Aruba[bewerken | brontekst bewerken]

In 1753 arriveerde Moses Salomo Levy Maduro als eerste jood in Aruba. Vanaf 1924 vond een kleine immigratie plaats vanaf Nederland, Suriname, en Oost-Europa.[3] Tijdens de Tweede Wereldoorlog nam het aantal migranten toe.[4] In 1942 werd de Jewish Country Club opgericht in Palm Beach. De club werd in 1946 erkend door Aruba als religieus centrum, en op 1 december 1956 door het Koninkrijk der Nederlanden. In de jaren 1960 vertrokken veel joden, en werd de club gesloten.[5] Op 4 november 1962 werd de Beth Israël Synagoge in Oranjestad ingewijd.[5]

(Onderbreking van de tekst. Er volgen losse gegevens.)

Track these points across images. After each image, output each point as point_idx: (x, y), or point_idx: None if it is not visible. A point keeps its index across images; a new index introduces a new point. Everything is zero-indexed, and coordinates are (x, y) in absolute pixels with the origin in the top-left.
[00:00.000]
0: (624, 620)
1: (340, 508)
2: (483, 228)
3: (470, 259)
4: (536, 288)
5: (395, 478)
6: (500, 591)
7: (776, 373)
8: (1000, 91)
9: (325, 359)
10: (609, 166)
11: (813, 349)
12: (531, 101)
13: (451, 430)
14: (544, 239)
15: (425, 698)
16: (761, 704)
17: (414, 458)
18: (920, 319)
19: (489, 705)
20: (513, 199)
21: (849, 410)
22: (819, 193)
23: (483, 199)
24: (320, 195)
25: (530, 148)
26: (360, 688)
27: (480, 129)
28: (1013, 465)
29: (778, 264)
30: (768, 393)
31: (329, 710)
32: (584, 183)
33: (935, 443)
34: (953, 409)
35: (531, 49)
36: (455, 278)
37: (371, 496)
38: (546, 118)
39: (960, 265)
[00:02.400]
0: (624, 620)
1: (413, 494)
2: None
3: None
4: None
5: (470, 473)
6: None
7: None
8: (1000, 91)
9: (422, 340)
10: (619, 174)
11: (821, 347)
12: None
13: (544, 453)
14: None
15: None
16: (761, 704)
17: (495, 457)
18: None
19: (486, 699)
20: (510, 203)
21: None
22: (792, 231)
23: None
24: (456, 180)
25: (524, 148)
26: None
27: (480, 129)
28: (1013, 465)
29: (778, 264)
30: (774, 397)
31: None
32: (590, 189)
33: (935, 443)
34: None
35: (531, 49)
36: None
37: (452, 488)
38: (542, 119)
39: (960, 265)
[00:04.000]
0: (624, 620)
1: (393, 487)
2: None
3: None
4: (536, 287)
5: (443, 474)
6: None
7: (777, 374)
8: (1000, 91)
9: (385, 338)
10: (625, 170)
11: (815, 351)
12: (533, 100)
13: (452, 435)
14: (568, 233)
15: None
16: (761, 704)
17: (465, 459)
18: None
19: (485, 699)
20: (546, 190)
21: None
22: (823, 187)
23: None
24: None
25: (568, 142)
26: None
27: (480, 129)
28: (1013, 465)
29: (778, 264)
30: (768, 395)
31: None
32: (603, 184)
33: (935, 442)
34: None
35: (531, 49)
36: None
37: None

Indië (Indonesië)[bewerken | brontekst bewerken]

In het toenmalige Oost-Indië heeft voor zover bekend nooit een joodse gemeente bestaan; het aantal Joden was er in verhouding tot de Europese bevolking nooit zo groot als in de West-Indische koloniën. Ze vervulden wel een niet onaanzienlijke rol bij de eeuwenlange Europese overheersing van Oost-Azië. Men vond Joden in alle kringen van de Europeanen: in het bestuur, de rechtspraak, balie, handel, landbouw en nijverheid. Men vormde echter geen min of meer afzonderlijke groep, zoals in Suriname en op Curaçao onder de invloed van de bijzondere plaatselijke omstandigheden en historische tradities wel het geval was. De verhouding tussen Joden en de rest van de bevolking in Oost-Indië liet niets te wensen over.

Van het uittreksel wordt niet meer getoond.